Also, in general, can you see if there's a difference in the probe
order between all the devices in the system? Adding a log to
really_probe() would be better in case non-platform devices are
getting reordered (my change affects all devices that are created from
DT, not just platform devices).

I want to make sure we understand the real issue before we try to fix it.

Thanks,
Saravana

2020-06-19 13:01:50

by Geert Uytterhoeven

[permalink] [raw]
Subject: Re: [PATCH v1 4/4] of: platform: Batch fwnode parsing when adding all top level devices

Hi Saravana,

On Fri, Jun 19, 2020 at 1:01 AM Saravana Kannan <[email protected]> wrote:
> On Thu, Jun 18, 2020 at 12:32 AM Geert Uytterhoeven
> <[email protected]> wrote:
> > On Wed, Jun 17, 2020 at 8:36 PM Saravana Kannan <[email protected]> wrote:
> > > On Wed, Jun 17, 2020 at 5:20 AM Geert Uytterhoeven <[email protected]> wrote:
> > > > On Fri, May 15, 2020 at 7:38 AM Saravana Kannan <[email protected]> wrote:
> > > > > The fw_devlink_pause() and fw_devlink_resume() APIs allow batching the
> > > > > parsing of the device tree nodes when a lot of devices are added. This
> > > > > will significantly cut down parsing time (as much a 1 second on some
> > > > > systems). So, use them when adding devices for all the top level device
> > > > > tree nodes in a system.
> > > > >
> > > > > Signed-off-by: Saravana Kannan <[email protected]>
> > > >
> > > > This is now commit 93d2e4322aa74c1a ("of: platform: Batch fwnode parsing
> > > > when adding all top level devices") in v5.8-rc1, and I have bisected a
> > > > regression to it: on r8a7740/armadillo and sh73a0/kzm9g, the system can
> > > > no longer be woken up from s2ram by a GPIO key. Reverting the commit
> > > > fixes the issue.
> > > >
> > > > On these systems, the GPIO/PFC block has its interrupt lines connected
> > > > to intermediate interrupt controllers (Renesas INTC), which are in turn
> > > > connected to the main interrupt controller (ARM GIC). The INTC block is
> > > > part of a power and clock domain. Hence if a GPIO is enabled as a
> > > > wake-up source, the INTC is part of the wake-up path, and thus must be
> > > > kept enabled when entering s2ram.
> > > >
> > > > While this commit has no impact on probe order for me (unlike in Marek's
> > > > case), it does have an impact on suspend order:
> > > > - Before this commit:
> > > > 1. The keyboard (gpio-keys) is suspended, and calls
> > > > enable_irq_wake() to inform the upstream interrupt controller
> > > > (INTC) that it is part of the wake-up path,
> > > > 2. INTC is suspended, and calls device_set_wakeup_path() to inform
> > > > the device core that it must be kept enabled,
> > > > 3. The system is woken by pressing a wake-up key.
> > > >
> > > > - After this commit:
> > > > 1. INTC is suspended, and is not aware it is part of the wake-up
> > > > path, so it is disabled by the device core,
> > > > 2. gpio-keys is suspended, and calls enable_irq_wake() in vain,
> > > > 3. Pressing a wake-up key has no effect, as INTC is disabled, and
> > > > the interrupt does not come through.
> > > >
> > > > It looks like no device links are involved, as both gpio-keys and INTC have
> > > > no links.
> > > > Do you have a clue?

TO-DO ITEM –
Reproduce the part of the thread starting with "Also, in general, can" and going on through "just platform devices).". The records have nothing to do with the thread.

STUDY MATERIAL –
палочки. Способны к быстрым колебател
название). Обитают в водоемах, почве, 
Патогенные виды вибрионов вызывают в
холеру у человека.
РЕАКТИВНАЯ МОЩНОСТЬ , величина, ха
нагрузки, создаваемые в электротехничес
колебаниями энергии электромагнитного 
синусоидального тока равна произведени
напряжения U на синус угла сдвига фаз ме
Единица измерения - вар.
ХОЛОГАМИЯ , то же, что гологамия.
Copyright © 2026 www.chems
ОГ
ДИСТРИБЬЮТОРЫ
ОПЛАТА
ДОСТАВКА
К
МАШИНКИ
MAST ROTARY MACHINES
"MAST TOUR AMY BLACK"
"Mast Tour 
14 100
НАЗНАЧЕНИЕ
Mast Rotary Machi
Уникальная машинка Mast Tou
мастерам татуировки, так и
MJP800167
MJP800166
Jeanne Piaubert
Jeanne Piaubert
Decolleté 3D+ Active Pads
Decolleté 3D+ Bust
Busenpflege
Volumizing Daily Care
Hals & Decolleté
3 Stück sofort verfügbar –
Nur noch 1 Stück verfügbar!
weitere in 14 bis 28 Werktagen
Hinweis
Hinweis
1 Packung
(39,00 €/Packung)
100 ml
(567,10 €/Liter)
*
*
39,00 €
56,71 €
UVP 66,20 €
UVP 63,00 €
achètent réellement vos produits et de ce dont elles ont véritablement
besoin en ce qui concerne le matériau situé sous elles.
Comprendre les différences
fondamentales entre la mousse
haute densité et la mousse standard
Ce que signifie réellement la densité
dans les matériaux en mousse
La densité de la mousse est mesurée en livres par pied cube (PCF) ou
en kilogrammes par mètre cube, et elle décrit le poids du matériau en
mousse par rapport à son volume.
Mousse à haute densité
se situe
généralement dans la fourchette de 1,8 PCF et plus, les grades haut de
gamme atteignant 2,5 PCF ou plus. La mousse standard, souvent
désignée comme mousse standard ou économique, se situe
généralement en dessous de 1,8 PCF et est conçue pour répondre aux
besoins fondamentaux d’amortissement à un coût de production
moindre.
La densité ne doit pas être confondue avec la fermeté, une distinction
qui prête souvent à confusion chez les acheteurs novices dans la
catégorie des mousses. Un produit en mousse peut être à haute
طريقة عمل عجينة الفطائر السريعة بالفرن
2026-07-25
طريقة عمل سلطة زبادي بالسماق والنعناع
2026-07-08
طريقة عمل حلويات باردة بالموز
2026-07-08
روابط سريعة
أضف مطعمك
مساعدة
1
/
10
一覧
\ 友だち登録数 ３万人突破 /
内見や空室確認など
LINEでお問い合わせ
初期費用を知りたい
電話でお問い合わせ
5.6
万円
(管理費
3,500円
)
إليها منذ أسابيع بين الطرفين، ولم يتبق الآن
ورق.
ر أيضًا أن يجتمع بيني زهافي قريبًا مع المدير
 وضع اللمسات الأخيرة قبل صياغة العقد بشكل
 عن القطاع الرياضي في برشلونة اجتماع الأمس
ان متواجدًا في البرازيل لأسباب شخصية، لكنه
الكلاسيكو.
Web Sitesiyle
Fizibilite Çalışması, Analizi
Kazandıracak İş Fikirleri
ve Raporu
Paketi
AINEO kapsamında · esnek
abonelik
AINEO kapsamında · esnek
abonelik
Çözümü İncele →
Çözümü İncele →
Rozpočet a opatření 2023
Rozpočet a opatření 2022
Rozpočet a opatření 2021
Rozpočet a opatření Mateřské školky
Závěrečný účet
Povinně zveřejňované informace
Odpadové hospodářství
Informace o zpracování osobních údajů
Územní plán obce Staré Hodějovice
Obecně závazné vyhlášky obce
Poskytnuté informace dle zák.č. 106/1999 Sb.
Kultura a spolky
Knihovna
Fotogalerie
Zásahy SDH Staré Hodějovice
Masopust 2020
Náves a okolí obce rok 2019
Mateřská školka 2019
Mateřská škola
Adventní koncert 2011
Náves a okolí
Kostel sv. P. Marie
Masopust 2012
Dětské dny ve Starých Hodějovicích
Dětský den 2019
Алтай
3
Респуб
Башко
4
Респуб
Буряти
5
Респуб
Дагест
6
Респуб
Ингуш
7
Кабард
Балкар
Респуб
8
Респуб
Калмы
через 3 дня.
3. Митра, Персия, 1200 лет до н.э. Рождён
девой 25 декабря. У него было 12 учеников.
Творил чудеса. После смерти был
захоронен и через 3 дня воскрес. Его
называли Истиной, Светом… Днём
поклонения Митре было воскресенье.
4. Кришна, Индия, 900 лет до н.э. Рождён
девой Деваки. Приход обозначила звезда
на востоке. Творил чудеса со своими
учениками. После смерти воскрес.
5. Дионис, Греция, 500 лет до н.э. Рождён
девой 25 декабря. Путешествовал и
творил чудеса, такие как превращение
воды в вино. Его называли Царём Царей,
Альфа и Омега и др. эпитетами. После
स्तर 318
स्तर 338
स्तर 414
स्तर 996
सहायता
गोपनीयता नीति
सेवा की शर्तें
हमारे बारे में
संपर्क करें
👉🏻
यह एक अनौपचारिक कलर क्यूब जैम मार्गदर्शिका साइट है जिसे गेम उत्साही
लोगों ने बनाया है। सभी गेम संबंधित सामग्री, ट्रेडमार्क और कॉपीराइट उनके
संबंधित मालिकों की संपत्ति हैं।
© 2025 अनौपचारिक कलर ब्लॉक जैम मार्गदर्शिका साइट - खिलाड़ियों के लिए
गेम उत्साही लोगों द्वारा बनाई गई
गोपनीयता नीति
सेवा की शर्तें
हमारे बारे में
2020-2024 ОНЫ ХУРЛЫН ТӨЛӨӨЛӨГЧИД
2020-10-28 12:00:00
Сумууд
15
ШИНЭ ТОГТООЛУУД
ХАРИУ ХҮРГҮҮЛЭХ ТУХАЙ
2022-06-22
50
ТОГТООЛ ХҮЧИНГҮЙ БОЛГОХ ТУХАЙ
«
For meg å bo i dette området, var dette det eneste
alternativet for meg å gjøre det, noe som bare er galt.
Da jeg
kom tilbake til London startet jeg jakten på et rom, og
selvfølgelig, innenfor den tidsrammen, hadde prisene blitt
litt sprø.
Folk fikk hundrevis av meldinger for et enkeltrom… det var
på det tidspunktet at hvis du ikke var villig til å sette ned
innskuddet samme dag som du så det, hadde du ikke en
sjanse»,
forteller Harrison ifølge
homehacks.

RESPONSE AREA –
Also, in general, can you see if there's a difference in the probe
order between all the devices in the system? Adding a log to
really_probe() would be better in case non-platform devices are
getting reordered (my change affects all devices that are created from
DT, not just platform devices).